*Material for this task*.
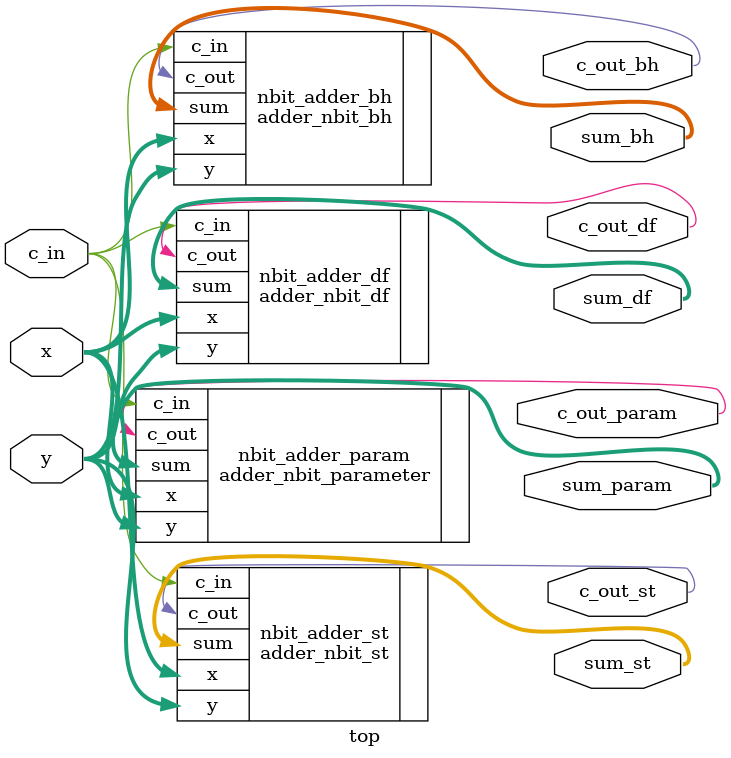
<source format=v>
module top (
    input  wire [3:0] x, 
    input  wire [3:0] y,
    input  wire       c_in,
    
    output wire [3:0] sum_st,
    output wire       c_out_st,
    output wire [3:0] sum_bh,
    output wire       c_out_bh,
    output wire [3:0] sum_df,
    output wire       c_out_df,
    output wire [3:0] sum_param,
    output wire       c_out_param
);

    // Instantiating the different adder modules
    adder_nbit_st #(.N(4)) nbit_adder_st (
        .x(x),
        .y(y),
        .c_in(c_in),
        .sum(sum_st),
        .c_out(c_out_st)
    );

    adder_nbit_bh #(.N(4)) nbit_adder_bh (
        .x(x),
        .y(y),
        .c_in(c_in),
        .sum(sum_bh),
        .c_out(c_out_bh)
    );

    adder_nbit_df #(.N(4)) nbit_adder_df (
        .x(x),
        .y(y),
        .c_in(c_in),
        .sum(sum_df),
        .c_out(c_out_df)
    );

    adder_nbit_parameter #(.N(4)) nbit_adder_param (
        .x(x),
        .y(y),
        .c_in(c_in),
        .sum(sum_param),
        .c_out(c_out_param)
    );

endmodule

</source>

---

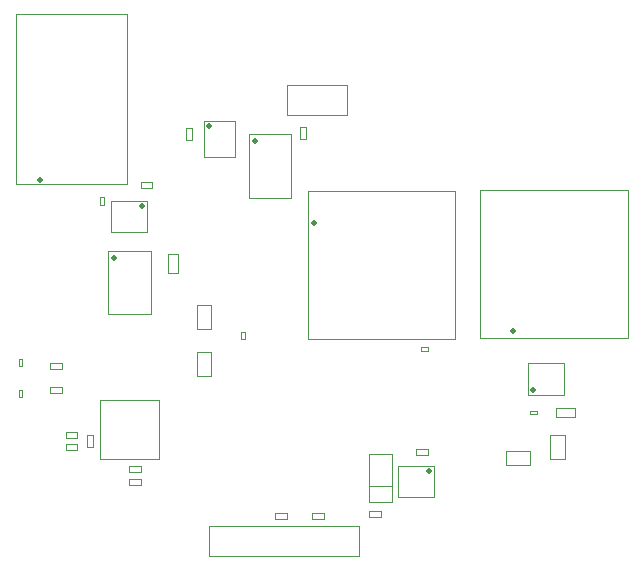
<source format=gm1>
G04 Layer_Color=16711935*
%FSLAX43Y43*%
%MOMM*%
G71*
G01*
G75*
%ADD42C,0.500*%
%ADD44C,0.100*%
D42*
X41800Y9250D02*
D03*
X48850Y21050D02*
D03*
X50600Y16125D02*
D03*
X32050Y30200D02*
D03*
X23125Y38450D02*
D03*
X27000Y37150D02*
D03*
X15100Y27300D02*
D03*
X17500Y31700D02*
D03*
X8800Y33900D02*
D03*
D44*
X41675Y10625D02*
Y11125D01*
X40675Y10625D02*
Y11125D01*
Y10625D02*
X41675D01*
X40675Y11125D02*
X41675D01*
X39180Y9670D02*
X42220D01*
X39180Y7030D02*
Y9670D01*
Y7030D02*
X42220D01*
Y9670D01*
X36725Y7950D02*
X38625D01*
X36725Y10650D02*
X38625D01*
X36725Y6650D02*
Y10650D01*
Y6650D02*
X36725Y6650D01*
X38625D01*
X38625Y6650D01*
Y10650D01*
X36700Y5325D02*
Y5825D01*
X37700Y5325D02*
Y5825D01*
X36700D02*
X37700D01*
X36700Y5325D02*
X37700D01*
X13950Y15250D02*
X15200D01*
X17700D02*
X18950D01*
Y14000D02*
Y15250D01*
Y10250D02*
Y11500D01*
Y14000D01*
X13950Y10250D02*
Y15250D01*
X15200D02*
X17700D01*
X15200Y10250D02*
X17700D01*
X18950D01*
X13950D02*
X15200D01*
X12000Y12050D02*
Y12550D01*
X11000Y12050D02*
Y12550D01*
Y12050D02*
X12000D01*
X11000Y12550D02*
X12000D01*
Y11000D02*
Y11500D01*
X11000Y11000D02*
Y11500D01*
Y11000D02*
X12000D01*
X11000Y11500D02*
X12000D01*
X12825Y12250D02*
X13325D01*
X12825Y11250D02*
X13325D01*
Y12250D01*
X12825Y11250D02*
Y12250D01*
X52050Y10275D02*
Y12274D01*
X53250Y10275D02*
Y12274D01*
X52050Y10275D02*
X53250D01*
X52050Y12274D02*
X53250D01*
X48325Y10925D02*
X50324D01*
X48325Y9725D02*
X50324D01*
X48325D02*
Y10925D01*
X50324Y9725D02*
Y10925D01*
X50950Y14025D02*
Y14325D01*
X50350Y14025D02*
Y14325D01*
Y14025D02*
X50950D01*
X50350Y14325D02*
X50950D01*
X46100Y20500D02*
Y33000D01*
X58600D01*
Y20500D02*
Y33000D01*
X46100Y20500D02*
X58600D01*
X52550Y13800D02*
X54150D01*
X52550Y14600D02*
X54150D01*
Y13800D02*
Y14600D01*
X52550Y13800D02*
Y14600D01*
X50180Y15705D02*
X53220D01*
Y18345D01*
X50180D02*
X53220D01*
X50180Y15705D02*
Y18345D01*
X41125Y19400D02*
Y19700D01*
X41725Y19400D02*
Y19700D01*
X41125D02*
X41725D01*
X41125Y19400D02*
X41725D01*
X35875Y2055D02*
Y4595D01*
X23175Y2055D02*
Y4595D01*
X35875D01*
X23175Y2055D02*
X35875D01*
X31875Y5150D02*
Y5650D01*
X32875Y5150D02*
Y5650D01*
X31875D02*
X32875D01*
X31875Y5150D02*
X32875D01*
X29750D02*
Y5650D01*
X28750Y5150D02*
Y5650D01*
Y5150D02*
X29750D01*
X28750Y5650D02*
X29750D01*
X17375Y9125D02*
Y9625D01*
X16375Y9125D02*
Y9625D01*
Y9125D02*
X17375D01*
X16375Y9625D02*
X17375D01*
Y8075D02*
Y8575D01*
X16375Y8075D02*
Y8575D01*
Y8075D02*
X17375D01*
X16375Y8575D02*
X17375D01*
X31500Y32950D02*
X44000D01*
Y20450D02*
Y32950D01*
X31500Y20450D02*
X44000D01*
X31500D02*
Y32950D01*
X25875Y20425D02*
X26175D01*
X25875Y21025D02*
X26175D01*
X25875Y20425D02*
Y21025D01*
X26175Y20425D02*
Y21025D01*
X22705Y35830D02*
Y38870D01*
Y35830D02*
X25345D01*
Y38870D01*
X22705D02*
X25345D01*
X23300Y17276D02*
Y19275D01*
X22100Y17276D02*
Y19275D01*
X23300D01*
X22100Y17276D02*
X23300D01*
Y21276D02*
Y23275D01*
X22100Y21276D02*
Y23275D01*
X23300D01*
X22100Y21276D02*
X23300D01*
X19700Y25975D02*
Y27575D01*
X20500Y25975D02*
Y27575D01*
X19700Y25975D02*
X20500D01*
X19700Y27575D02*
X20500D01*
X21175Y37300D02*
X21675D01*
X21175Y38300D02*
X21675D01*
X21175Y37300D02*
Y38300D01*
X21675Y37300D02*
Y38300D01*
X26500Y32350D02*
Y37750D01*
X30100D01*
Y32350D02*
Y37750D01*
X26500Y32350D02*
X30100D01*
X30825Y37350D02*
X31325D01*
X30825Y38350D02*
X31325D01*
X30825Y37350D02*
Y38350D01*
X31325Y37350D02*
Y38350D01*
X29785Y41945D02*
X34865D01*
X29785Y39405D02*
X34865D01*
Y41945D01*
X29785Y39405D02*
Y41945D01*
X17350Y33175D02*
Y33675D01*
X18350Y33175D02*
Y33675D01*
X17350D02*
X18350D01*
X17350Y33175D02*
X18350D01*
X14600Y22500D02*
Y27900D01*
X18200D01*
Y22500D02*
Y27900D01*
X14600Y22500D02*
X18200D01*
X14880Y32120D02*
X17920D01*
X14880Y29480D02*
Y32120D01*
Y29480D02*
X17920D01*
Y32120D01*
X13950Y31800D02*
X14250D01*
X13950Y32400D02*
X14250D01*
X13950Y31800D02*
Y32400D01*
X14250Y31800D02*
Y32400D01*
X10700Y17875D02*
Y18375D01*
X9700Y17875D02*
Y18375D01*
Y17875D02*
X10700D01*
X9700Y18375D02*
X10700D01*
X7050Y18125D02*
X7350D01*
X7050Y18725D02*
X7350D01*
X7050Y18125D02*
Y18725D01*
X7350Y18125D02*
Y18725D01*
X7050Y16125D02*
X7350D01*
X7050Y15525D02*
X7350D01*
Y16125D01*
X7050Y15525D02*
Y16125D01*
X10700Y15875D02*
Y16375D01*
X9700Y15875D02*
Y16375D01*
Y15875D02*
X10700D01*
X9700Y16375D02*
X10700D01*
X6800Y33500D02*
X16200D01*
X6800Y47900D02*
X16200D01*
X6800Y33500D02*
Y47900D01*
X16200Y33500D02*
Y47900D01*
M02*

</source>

---

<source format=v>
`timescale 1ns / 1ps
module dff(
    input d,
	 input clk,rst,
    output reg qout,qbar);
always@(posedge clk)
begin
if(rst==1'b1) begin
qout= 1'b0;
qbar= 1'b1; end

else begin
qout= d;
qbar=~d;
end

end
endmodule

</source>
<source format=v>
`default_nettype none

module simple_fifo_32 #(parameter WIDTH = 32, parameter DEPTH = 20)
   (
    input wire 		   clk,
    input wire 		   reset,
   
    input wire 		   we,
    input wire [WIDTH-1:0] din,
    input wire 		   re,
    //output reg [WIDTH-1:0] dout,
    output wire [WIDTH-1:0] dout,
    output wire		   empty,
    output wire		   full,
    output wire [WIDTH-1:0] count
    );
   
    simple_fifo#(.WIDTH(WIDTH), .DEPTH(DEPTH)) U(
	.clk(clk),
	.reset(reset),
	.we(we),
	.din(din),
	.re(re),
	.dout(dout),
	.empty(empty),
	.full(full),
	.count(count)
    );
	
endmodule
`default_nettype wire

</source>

*Task statement*.
Return each line of the data above that includes the word "DEPTH".

*Result for this exercise*.
module simple_fifo_32 #(parameter WIDTH = 32, parameter DEPTH = 20)
    simple_fifo#(.WIDTH(WIDTH), .DEPTH(DEPTH)) U(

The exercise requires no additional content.